A un vejete no se le puede quitar de esta manera la miel de la boca. Qué digo de la boca, la tenía ya esófago abajo. El pobre Ernest Maragall, que andaba probándose trajes para su proclamación como alcalde, ha visto como --salvo sorpresa de última hora-- los pactos políticos le han apeado del sillón antes siquiera de intentar sentarse. Cuidado con él. Que el bueno de Ernest confiesa 76 años, pero habiéndole visto durante la campaña electoral uno tiene la sensación de que es como esos futbolistas africanos que juegan campeonatos juveniles y al cabo nos enteramos de que ya cumplieron los 25 y son padres de familia. El día menos pensado alguien nos va a revelar que Maragall hace tiempo que dejó atrás los 80. En la pasada campaña, cuando a petición de la prensa se tomó una foto a todos los candidatos montando en bicicleta, Maragall parecía estar sobre un caballo desbocado y fue de un tris que no atropella a unos curiosos que por ahí andaban.
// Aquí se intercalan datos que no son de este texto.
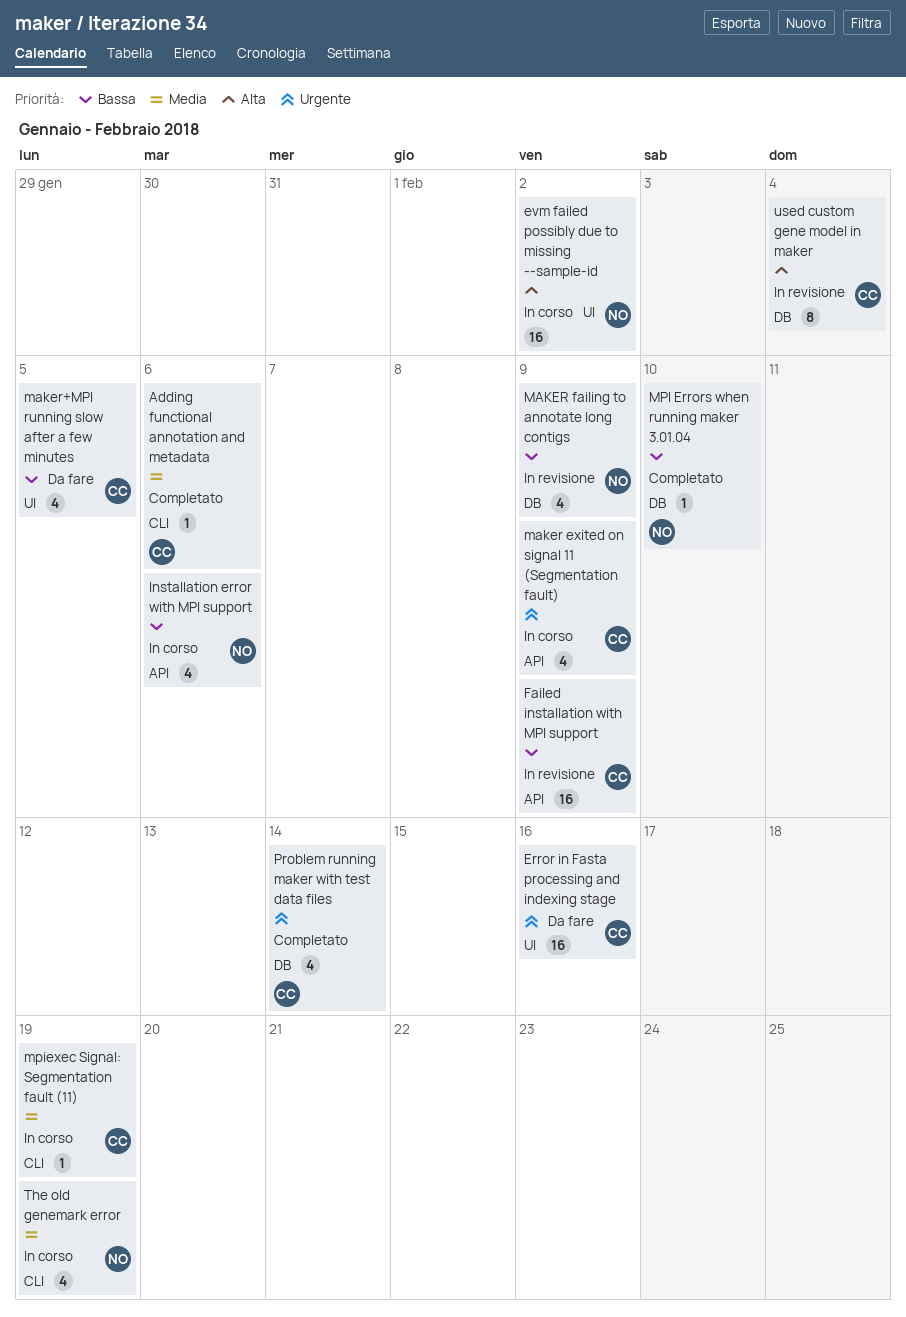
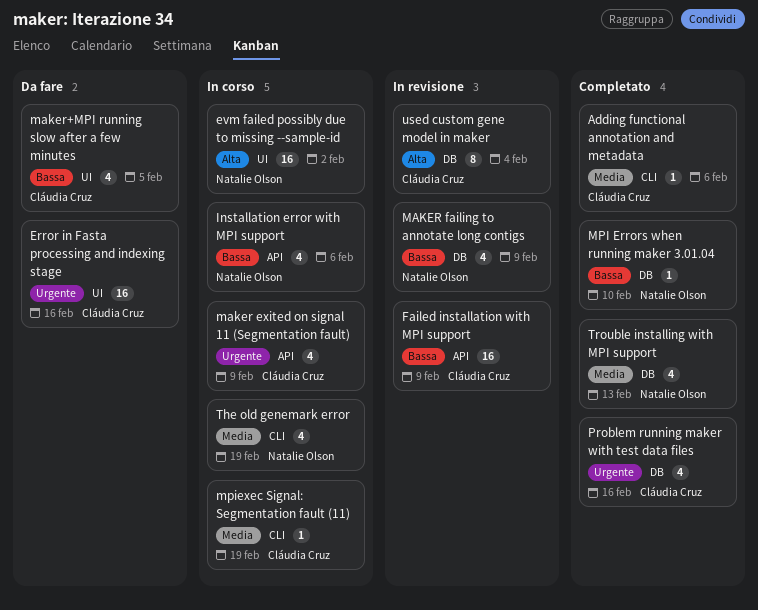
Problem running maker with test data files, due: Feb 14 -> Feb 16
Trouble installing with MPI support: none -> present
- Estos inventos modernos no se han hecho para mí -decía con su mirada aterrorizada, mientras intentaba aplacar la furia de aquello que tenía entre las piernas, la bicicleta, digo.
Lejos de mi intención sugerir que a tan provecta edad no pueda alguien gobernar una ciudad, si incluso los hay que gobiernan a su señora. Lo que estoy diciendo es que con las ilusiones de un anciano no se juega. No sólo porque su salud pueda resentirse, que seguro que se resentirá, sino porque es peligroso para los demás. Que los vejetes tienen muy mala leche. Sé de lo que hablo, tengo a mi señora madre en un geriátrico, y antes vendería biblias en Siria que comunicarle --a ella o a cualquiera de sus amigas-- que el paseo prometido lo dejamos para otro día. Si ni siquiera una anciana madre tendría piedad de su hijo ante el leve incumplimiento de una promesa menor, no quiero ni imaginar lo que está pasando por la cabeza del abuelo Maragall, que ya se veía vara en mano, emulando por fin al hermano que siempre le hizo sombra.
Yo de Colau, Collboni y Valls, me lo pensaría dos veces. Mejor quedarse cuatro años en la oposición que aguantar al viejo vengativo en que se va a convertir --si no se ha convertido ya-- Maragall. De momento, no ha dejado de soltar bilis y espumarajos en todo el fin de semana, y eso es sólo el principio. Por si fuera poco, andan Elsa Artadi y Quim Torra echando leña al fuego --al fuego de las entrañas maragallianas-- asegurando que lo de Barcelona ha sido "un pacto de Estado para frenar al independentismo". A cualquier persona con dos dedos de frente tal acusación le suena a chiste --como si el independentismo necesitara ayuda externa para frenarse, el pobre--, pero un hombre herido y de edad avanzada como Maragall puede llegar a creer que existe realmente un contubernio en su contra. No quisiera yo estar en el pellejo de quienes se la han jugado. Uno no cambia de partido, reniega de sus orígenes, se convierte al independentismo por arte de magia y se presta a sufrir un grave accidente con un artilugio llamado bicicleta para que al final le roben la silla. Hasta ahí podíamos llegar.
Se cuenta que en la primera edición del premio Nadal de novela, César González Ruano se enfadó porque él concurría al mismo, y sin embargo lo ganó una desconocida Carmen Laforet, con Nada. No en vano, Ruano, amén de escritor reconocido, era amigo de todos los miembros del jurado, ante los que protestó airadamente. Cuando le explicaron que la novela ganadora era mejor que la suya, replicó:
- ¿Pero desde cuándo se dan los premios a los mejores, en vez de dárselos a los amigos?
Lo mismo sucederá con Maragall el día de la investidura cuando, enfadado, tome la palabra y todo su discurso sea:
- ¿Desde cuándo se nombra alcalde a quien obtiene mayoría, en lugar de a un tipo que lo ha estado deseando toda la vida?
Hay gente que está acostumbrada a ganar siempre. Y a ciertas edades, cuesta cambiar de hábitos.